If you ever travel with me, understand that there will be picnics. Probably with naps and podcasts about lucid dreaming, extraterrestrial life and travel to the wine region of Italy.

Maud understands this well.

We finished off the evening with chips. Maud had read my "Because I Can't Say it To Your Face" post, so she bought the fried potatoes with great trepidation and handed them to me gingerly.

"I'm not going to throw them at you," I gave her my solemn word. "I want to try chips in Belgium. Just like I tried pizza in Naples and granita in Catania. This is where chips are from and I want to eat them. Even though I generally dislike them very much indeed."

"Chips!" Maud grinned broadly. "You're European now. We've got you."

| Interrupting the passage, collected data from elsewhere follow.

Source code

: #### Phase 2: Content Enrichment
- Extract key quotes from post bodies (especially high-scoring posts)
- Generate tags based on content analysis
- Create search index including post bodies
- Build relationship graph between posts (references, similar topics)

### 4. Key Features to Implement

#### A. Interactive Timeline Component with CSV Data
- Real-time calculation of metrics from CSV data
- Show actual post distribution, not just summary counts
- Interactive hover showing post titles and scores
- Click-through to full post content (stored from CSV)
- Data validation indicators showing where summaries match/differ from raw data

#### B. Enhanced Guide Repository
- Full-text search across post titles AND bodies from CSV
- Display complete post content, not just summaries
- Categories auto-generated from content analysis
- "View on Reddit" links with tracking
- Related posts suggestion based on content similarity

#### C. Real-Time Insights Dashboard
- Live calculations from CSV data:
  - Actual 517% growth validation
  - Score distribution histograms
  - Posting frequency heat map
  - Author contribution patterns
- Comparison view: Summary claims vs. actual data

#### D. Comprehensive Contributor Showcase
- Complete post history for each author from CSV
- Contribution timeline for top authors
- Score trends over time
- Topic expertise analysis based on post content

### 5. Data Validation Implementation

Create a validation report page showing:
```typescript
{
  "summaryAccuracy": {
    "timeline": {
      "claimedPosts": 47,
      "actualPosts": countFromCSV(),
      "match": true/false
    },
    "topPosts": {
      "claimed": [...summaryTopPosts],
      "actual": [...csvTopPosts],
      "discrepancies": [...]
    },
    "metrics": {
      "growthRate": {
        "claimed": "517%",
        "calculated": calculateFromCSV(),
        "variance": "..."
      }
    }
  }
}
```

Some chip speculators say that when Meusse Valley Belgians couldn't catch little fish in the sixteen hundreds, they cut potatoes into the size of small fish and fried those instead.
"Almost," I sighed into the half-pint of mayonnaise dolloped atop the chips. "I still don't understand centimeters. For instance, I'm 67 kilograms and 5 foot 6."







As suspected the woman at the hotel had given us the wrong information regarding the bus. It did not leave every three minutes.

It left every forty minutes.

Maud and I took the tram to the bus stop and then decided to spend forty-five minutes walking back to the hotel. As opposed to forty minutes waiting in the cold (yay!) for the infrequent (but timely) Belgian bus.